Opinion: What next for 9 FKF NEC members

 

What has unfolded within the Football Kenya Federation in the past two weeks is no longer a routine leadership dispute.

It has evolved into a high-stakes legal and governance battle – one in which the nine NEC members who moved against President Hussein Mohammed now wait for their fate after the current impasse comes to an end.The legal and global football body FIFA remain as the deciding forces on the situation.

A big question abounds. Can the actions taken by the nine  withstand constitutional and international scrutiny.Defineltely no with FIFA having already sought, through a letter addressed to FKF, a clear understanding the goings-on at Kandnda House.

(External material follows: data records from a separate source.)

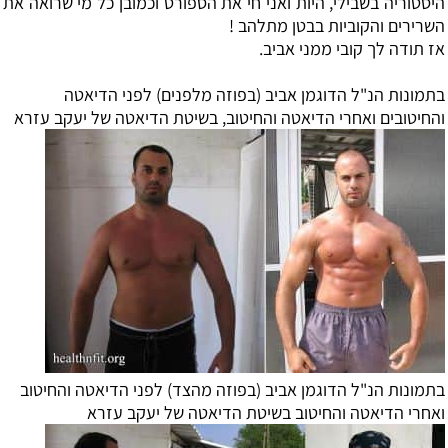
היסטוריה בשבילי, היות ואני חי את הספורט וכמובן כל מי שרואה את
השרירים והקוביות בבטן מתלהב !
אז תודה לך קובי ממני אביב.
בתמונות הנ"ל הדוגמן אביב (בפוזה מלפנים) לפני הדיאטה
והחיטובים ואחרי הדיאטה והחיטוב, בשיטת הדיאטה של יעקב עזרא
בתמונות הנ"ל הדוגמן אביב (בפוזה מהצד) לפני הדיאטה והחיטוב
ואחרי הדיאטה והחיטוב בשיטת הדיאטה של יעקב עזרא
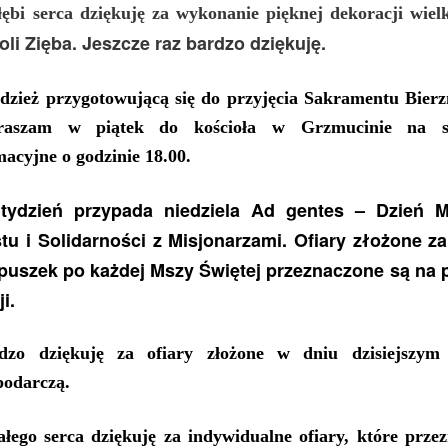
łębi serca dziękuję za wykonanie pięknej dekoracji wiel
oli Zięba
. Jeszcze raz bardzo dziękuję.
odzież przygotowującą się do przyjęcia Sakramentu Bie
praszam
w
piątek
do kościoła
w Grzmucinie
na
macyjne o
godzin
ie
1
8
.00
.
 tydzień przypada
niedziela Ad gentes
– Dzień M
tu i Solidarności z Misjonarzami.
O
fiar
y złożone za
puszek po każdej Mszy Świętej
przeznaczone są
na 
ji.
dzo
dziękuję za
ofiary złożone w dniu dzisiejszym
podarczą.
ałego serca dziękuję za
indywidualne ofiary,
które prze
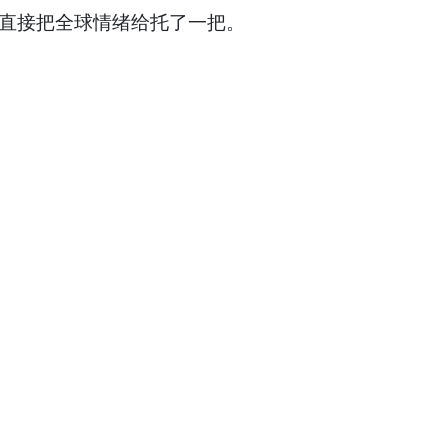
这直接把全球情绪给托了一把。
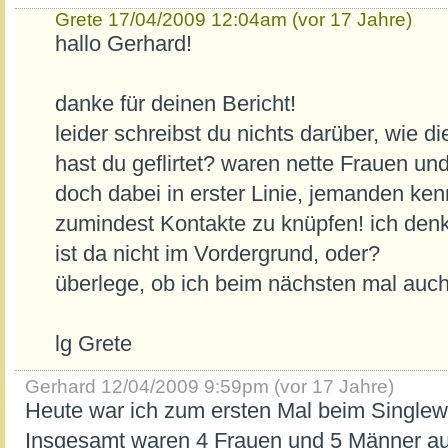
Grete
17/04/2009 12:04am (vor 17 Jahre)
hallo Gerhard!
danke für deinen Bericht!
leider schreibst du nichts darüber, wie d
hast du geflirtet? waren nette Frauen u
doch dabei in erster Linie, jemanden ke
zumindest Kontakte zu knüpfen! ich den
ist da nicht im Vordergrund, oder?
überlege, ob ich beim nächsten mal auch
lg Grete
Gerhard
12/04/2009 9:59pm (vor 17 Jahre)
Heute war ich zum ersten Mal beim Singlew
Insgesamt waren 4 Frauen und 5 Männer a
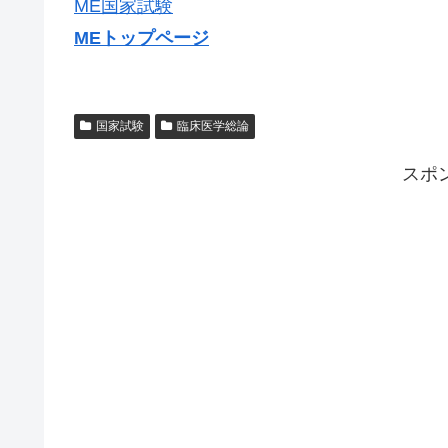
ME国家試験
MEトップページ
国家試験
臨床医学総論
スポ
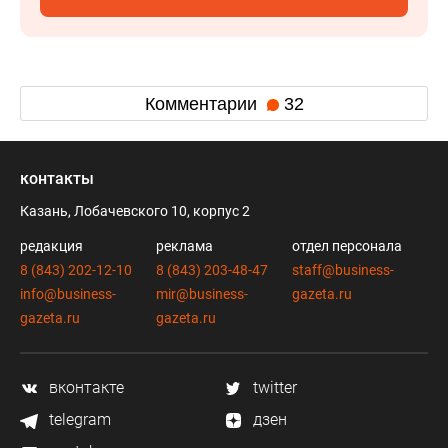
Комментарии
32
контакты
Казань, Лобачевского 10, корпус 2
редакция
реклама
отдел персонала
8 (843) 202-12-10
8 (843) 203-48-47
staff@business-
info@business-
mir@business-
gazeta.ru
gazeta.ru
gazeta.ru
вконтакте
twitter
telegram
дзен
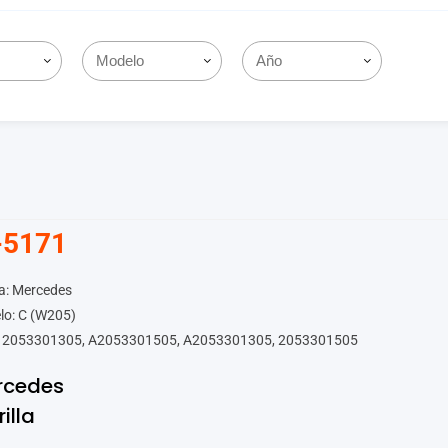
-5171
a: Mercedes
lo: C (W205)
 2053301305, A2053301505, A2053301305, 2053301505
rcedes
rilla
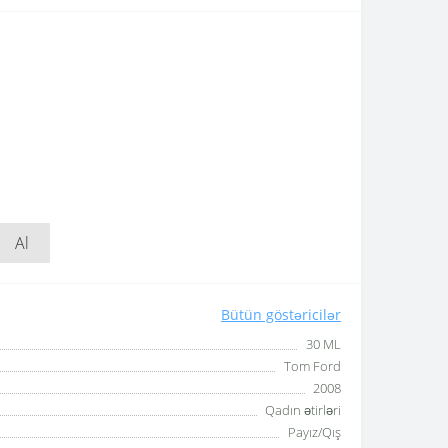
Al
Bütün göstəricilər
30 ML
Tom Ford
2008
Qadın ətirləri
Payız/Qış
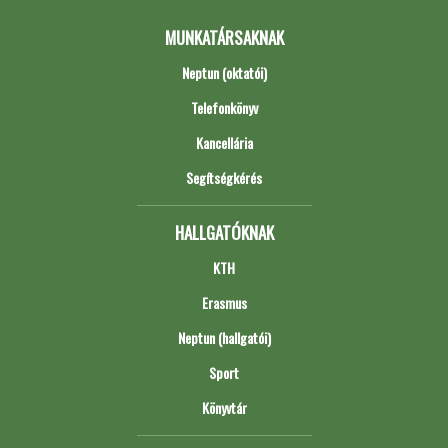
MUNKATÁRSAKNAK
Neptun (oktatói)
Telefonkönyv
Kancellária
Segítségkérés
HALLGATÓKNAK
KTH
Erasmus
Neptun (hallgatói)
Sport
Könyvtár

The FKF Constitution: Where the Risk Begins

The FKF Constitution is explicit on how power can be exercised – and more importantly, how it cannot.

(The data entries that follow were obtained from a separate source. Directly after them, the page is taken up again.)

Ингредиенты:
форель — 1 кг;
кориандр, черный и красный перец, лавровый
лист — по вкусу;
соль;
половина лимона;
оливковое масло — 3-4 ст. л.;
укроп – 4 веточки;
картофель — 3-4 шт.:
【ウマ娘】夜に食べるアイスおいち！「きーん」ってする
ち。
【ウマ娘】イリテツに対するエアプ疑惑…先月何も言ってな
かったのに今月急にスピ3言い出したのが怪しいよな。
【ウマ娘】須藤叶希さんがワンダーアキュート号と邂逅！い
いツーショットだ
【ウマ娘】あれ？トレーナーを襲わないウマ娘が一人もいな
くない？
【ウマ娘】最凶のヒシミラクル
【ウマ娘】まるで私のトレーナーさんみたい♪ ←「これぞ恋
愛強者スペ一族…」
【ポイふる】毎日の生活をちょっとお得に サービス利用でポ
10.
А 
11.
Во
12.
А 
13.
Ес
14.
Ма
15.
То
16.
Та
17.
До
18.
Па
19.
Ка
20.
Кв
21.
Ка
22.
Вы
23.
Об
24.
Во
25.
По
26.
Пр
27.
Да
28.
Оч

Any attempt to remove or suspend an elected official must strictly comply with:

Article 41 – which guarantees due process, including the right to be heard and a properly justified motion

Article 42 – which governs the removal of the president

Article 38 – which regulates how NEC meetings are convened

If these thresholds were not met, then the entire process collapses legally.

The implication is immediate and severe:

The suspensions become null and void

The decisions are treated as if they never existed

The nine NEC members are exposed to disciplinary action under Article 68, including suspension, removal, or outright expulsion from football

This is the first layer of risk: they do not just lose the argument – they lose their positions.

Due Process: The Turning Point

One of the most critical tests will be whether:

The accused officials were given a fair hearing

Evidence was properly presented and validated

The required voting thresholds were met

If any of these elements fail, the action is deemed unconstitutional.

Under FKF rules, denying due process is not a minor procedural error – it is a serious governance violation.

That opens the door to:

Immediate reversal of their decisions

Formal proceedings before FKF judicial bodies

Individual liability for misconduct under Article 14, which holds officials accountable for actions taken in bad faith or negligence

At that point, the narrative shifts from “leadership contest” to abuse of office.

FIFA Statutes: The Bigger Threat

While the FKF Constitution defines internal legality, the ultimate authority in football governance lies with FIFA.

And FIFA is far less forgiving.

If the nine NEC members are found to have:

Made unsubstantiated allegations

Used misleading or weak evidence

Attempted to remove leadership outside statutory frameworks

They could be in violation of multiple FIFA provisions, including:

Code of Ethics (Articles 13 & 15) – requiring integrity, honesty, and loyalty

Article 22 – prohibiting abuse of position

Article 21 – addressing falsification or misuse of documents

The consequences here escalate quickly:

Multi-year bans from all football-related activity

Removal from office at national level

Permanent exclusion from future football governance

This is not theoretical. FIFA has consistently enforced these provisions globally where governance breaches are proven.

The Institutional Risk: When Individual Actions Trigger National Consequences

There is an even bigger danger.

Under FIFA Statutes Articles 14 and 16, member associations risk sanctions if governance breaks down or statutes are ignored.

If this dispute is interpreted as:

A breakdown of constitutional order

Emergence of parallel authority structures

Or systemic disregard for governance rules

Then Kenya itself could face:

Direct FIFA intervention

Installation of a normalization committee

Or, in the worst case, international suspension

This would affect:

National teams

Clubs in continental competitions

Sponsorship and commercial agreements

In effect, the actions of nine individuals could cascade into nationwide football paralysis.

The Personal Stakes: Why There Is No Middle Ground

For the nine NEC members, the stakes are uniquely high because of how the situation is structured.

If their case succeeds:

Their actions are legitimized

Their authority is reinforced

Their leadership position becomes defensible

But if it fails:

They lose their positions

They face disciplinary sanctions

They risk long-term or permanent exclusion from football

They carry reputational damage that extends beyond FKF

The views expressed here are not representative of KBC Digital sports.